伴著春天而來的是青黃不接,學校發起“自己動手開荒種菜”的活動,獲得全校師生熱烈的響應。校園裡有的是廢墟空地,各班系紛紛“跑馬佔荒”,先下手為強。
作為新任班長的高煤海,分外積極,帶領同學們開了八塊空地。農具不夠,輪班幹。沒有驢馬——人拉犁。儘管每個同學的褲帶勒了又勒,但參加勞動的熱情不減,誰也不甘落後,因為這裡寄託著希望。
記得在婺州二中讀書時,勤工儉學的主要內容就是在校園種菜,名曰:教育和生產勞動相結合。在生物老師和農技員的指導下,學會了整理田畦,下種,施肥,剪枝,嫁接,收刈等勞動技能。還引種了婺州地區尚無先例的蕃茄,曾在“實驗田”裡收穫了一個28斤的大蘿蔔和16斤的大蕃薯。
時過境遷,想不到在東北往事重演,但不是勤工儉學,而是為了果腹充飢。真是一分耕耘,十分收穫。下了幾場春雨,不到半個月,鮮嫩的蔬菜;菠菜、小白菜、水蘿蔔、大蔥、韭菜都上了食堂的餐桌。每餐都有一碗大醬,一小盆青菜。青菜用開水焯後,醮大醬吃,十分可口。雖沒有油腥,大家吃得都挺香。
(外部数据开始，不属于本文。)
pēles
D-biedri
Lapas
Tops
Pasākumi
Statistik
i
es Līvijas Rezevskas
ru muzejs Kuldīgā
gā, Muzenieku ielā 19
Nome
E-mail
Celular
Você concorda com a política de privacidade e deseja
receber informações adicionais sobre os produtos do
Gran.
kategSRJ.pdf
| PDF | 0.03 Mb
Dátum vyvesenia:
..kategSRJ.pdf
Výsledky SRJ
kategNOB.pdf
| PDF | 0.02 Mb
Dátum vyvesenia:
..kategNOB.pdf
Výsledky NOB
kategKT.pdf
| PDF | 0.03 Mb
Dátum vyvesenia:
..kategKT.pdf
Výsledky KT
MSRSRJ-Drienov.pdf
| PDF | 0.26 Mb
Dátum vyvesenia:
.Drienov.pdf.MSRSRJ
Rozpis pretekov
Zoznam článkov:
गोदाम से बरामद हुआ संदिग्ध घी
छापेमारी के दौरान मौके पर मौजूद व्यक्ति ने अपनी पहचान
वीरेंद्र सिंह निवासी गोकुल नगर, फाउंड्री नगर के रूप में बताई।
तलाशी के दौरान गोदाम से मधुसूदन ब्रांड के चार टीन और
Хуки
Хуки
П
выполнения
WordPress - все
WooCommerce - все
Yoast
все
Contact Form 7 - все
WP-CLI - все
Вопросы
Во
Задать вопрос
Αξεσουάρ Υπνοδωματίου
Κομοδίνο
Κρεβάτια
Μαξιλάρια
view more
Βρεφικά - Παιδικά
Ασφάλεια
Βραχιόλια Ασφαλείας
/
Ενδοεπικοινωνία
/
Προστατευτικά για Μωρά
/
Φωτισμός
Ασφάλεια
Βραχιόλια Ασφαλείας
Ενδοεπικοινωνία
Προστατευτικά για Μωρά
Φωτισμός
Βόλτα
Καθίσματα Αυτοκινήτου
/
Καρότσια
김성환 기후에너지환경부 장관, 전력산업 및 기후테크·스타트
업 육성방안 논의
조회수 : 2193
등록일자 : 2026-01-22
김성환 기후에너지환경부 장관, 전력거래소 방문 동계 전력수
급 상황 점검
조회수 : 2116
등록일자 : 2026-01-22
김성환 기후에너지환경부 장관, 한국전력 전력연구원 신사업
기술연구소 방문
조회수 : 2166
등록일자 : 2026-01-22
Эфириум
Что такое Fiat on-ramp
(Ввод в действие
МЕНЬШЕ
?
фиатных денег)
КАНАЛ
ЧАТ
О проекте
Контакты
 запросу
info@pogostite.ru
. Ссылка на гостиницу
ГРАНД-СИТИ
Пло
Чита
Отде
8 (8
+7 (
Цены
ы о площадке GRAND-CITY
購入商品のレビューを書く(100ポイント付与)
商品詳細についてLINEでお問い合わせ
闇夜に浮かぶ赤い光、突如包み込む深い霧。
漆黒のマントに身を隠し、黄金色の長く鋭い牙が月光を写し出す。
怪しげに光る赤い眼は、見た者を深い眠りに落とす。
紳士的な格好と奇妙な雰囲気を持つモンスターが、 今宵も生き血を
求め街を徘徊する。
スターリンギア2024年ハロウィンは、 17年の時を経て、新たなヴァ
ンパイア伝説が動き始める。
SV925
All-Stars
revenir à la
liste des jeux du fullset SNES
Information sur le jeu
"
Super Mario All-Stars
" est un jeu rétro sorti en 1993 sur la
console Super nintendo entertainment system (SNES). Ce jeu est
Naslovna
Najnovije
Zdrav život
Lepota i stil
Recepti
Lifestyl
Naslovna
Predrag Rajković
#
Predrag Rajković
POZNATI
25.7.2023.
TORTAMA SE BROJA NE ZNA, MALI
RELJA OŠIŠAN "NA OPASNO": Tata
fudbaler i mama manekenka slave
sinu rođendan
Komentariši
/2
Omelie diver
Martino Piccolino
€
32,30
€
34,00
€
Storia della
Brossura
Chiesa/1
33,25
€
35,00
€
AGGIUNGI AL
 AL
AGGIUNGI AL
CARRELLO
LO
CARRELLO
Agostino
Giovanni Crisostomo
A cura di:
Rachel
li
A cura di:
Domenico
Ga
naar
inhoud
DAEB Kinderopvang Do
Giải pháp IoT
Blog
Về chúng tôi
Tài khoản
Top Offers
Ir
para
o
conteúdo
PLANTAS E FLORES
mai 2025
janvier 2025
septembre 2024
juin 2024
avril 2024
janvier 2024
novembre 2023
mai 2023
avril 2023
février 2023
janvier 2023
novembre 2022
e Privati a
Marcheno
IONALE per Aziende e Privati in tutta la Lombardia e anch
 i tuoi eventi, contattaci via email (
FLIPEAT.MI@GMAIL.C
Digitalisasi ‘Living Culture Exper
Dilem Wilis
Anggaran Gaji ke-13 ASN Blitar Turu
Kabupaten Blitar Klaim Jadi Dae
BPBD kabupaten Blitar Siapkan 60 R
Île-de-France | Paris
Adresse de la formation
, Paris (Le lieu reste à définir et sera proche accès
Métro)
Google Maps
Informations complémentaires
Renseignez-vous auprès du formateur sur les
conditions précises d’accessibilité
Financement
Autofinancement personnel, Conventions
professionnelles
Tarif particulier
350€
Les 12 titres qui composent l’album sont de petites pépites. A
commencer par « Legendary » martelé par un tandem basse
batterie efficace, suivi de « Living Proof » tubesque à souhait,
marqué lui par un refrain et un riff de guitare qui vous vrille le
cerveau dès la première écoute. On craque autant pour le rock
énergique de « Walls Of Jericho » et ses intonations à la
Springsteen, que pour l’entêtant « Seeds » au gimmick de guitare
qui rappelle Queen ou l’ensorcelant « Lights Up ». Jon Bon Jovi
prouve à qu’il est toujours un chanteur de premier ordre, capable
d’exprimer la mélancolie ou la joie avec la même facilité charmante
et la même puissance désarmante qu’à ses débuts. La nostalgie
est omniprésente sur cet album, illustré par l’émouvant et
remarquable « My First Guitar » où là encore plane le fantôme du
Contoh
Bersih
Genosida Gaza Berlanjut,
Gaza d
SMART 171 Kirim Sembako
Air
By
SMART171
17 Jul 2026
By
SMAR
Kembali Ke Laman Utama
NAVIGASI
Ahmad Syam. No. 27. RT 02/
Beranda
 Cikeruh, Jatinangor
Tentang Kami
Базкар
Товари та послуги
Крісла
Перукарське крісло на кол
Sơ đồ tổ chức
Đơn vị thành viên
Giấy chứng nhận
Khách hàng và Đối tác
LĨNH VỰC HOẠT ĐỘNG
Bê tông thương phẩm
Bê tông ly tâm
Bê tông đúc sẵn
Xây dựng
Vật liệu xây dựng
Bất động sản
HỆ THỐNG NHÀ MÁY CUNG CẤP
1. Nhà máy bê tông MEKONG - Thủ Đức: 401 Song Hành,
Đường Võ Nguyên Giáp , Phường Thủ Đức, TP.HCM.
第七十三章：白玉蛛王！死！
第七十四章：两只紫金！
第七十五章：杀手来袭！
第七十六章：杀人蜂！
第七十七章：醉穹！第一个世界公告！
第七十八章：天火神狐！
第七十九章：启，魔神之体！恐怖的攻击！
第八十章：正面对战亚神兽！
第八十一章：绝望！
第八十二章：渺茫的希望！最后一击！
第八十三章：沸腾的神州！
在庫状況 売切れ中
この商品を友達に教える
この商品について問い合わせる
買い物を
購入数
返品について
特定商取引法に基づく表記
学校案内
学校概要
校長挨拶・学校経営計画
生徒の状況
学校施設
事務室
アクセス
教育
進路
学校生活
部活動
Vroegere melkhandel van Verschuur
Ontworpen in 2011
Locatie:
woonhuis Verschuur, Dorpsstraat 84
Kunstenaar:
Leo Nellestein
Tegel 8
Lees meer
幾茬春菜之後又種上了青椒、茄子、豆角還有土豆。在學校的表彰會上,我班受得了表揚。高煤海還獲得了‘勞動能手’稱號。在五四青年節的晚會上,我班還演出了“兄妹開荒”和女生合唱“南泥灣”,搏得了一陣陣熱烈的掌聲。同學們,在為自己喝彩。